Dataset entries
↓↓↓

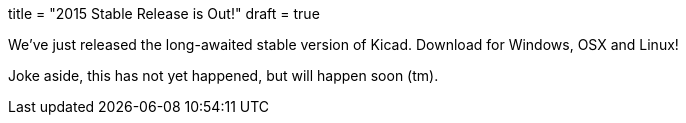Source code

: +++
title = "2015 Stable Release is Out!"
draft = true
+++

We've just released the long-awaited stable version of Kicad. Download
for Windows, OSX and Linux!

Joke aside, this has not yet happened, but will happen soon (tm).
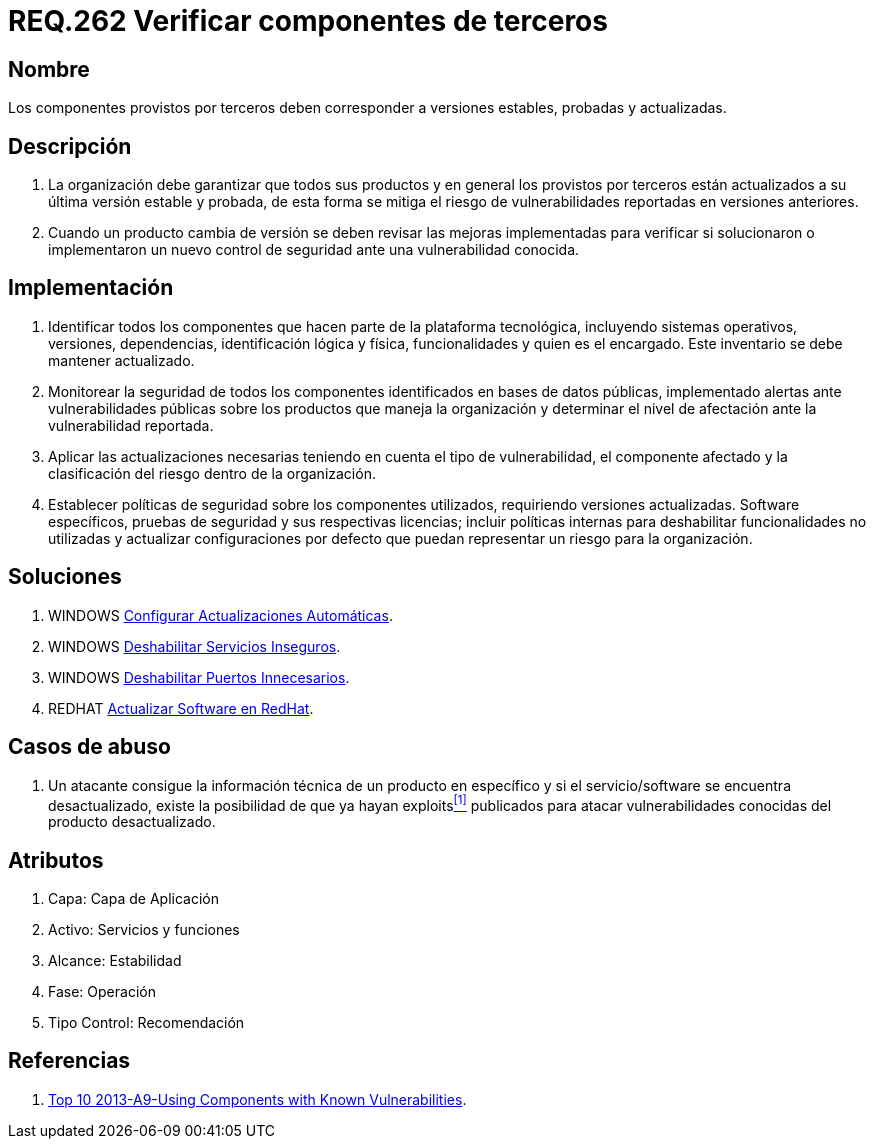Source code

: :slug: rules/262/
:category: rules
:description: En el presente documento se detallan los requerimientos de seguridad relacionados a la importancia de verificar si los componentes externos provistos por terceros, corresponden a versiones estables, probadas y actualizadas para reducir cualquier riesgo de seguridad pertinente.
:keywords: Requerimiento, Seguridad, componente, dependencias, actualizado, estable.
:rules: yes

= REQ.262 Verificar componentes de terceros

== Nombre

Los componentes provistos por terceros
deben corresponder a versiones estables, probadas y actualizadas.

== Descripción

. La organización debe garantizar que todos sus productos
y en general los provistos por terceros
están actualizados a su última versión estable y probada,
de esta forma se mitiga
el riesgo de vulnerabilidades reportadas en versiones anteriores.

. Cuando un producto cambia de versión
se deben revisar las mejoras implementadas
para verificar si solucionaron o implementaron un nuevo control de seguridad
ante una vulnerabilidad conocida.

== Implementación

. Identificar todos los componentes
que hacen parte de la plataforma tecnológica,
incluyendo sistemas operativos, versiones, dependencias, identificación lógica
y física, funcionalidades y quien es el encargado.
Este inventario se debe mantener actualizado.

. Monitorear la seguridad de todos los componentes identificados
en bases de datos públicas,
implementado alertas ante vulnerabilidades públicas
sobre los productos que maneja la organización
y determinar el nivel de afectación ante la vulnerabilidad reportada.

. Aplicar las actualizaciones necesarias
teniendo en cuenta el tipo de vulnerabilidad, el componente afectado
y la clasificación del riesgo dentro de la organización.

. Establecer políticas de seguridad sobre los componentes utilizados,
requiriendo versiones actualizadas. +Software+ específicos, pruebas de seguridad
y sus respectivas licencias;
incluir políticas internas para deshabilitar funcionalidades no utilizadas
y actualizar configuraciones por defecto
que puedan representar un riesgo para la organización.

== Soluciones

. +WINDOWS+ link:../../defends/windows/actualizacion-automatica/[Configurar Actualizaciones Automáticas].
. +WINDOWS+ link:../../defends/windows/deshabilitar-serv-inseguro/[Deshabilitar Servicios Inseguros].
. +WINDOWS+ link:../../defends/windows/puerto-innecesario/[Deshabilitar Puertos Innecesarios].
. +REDHAT+ link:../../defends/redhat/actualizar-software/[Actualizar Software en RedHat].

== Casos de abuso

. Un atacante consigue la información técnica de un producto en específico
y si el servicio/+software+ se encuentra desactualizado,
existe la posibilidad de que ya hayan +exploits+<<r1,^[1]^>> publicados
para atacar vulnerabilidades conocidas del producto desactualizado.

== Atributos

. Capa: Capa de Aplicación
. Activo: Servicios y funciones
. ​Alcance: Estabilidad
. ​Fase: Operación
. ​Tipo Control: Recomendación

== Referencias

. [[r1]] link:https://www.owasp.org/index.php/Top_10_2013-A9-Using_Components_with_Known_Vulnerabilities[Top 10 2013-A9-Using Components with Known Vulnerabilities].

↑↑↑

▶ _Task details_
Quote the data above exactly from the line with "for Windows, OSX and Linux!" to the line with "todos sus productos", both ends counted, and nothing else. Pictures don't go in.

▶ _Task answer_
for Windows, OSX and Linux!

Joke aside, this has not yet happened, but will happen soon (tm).
Source code

: :slug: rules/262/
:category: rules
:description: En el presente documento se detallan los requerimientos de seguridad relacionados a la importancia de verificar si los componentes externos provistos por terceros, corresponden a versiones estables, probadas y actualizadas para reducir cualquier riesgo de seguridad pertinente.
:keywords: Requerimiento, Seguridad, componente, dependencias, actualizado, estable.
:rules: yes

= REQ.262 Verificar componentes de terceros

== Nombre

Los componentes provistos por terceros
deben corresponder a versiones estables, probadas y actualizadas.

== Descripción

. La organización debe garantizar que todos sus productos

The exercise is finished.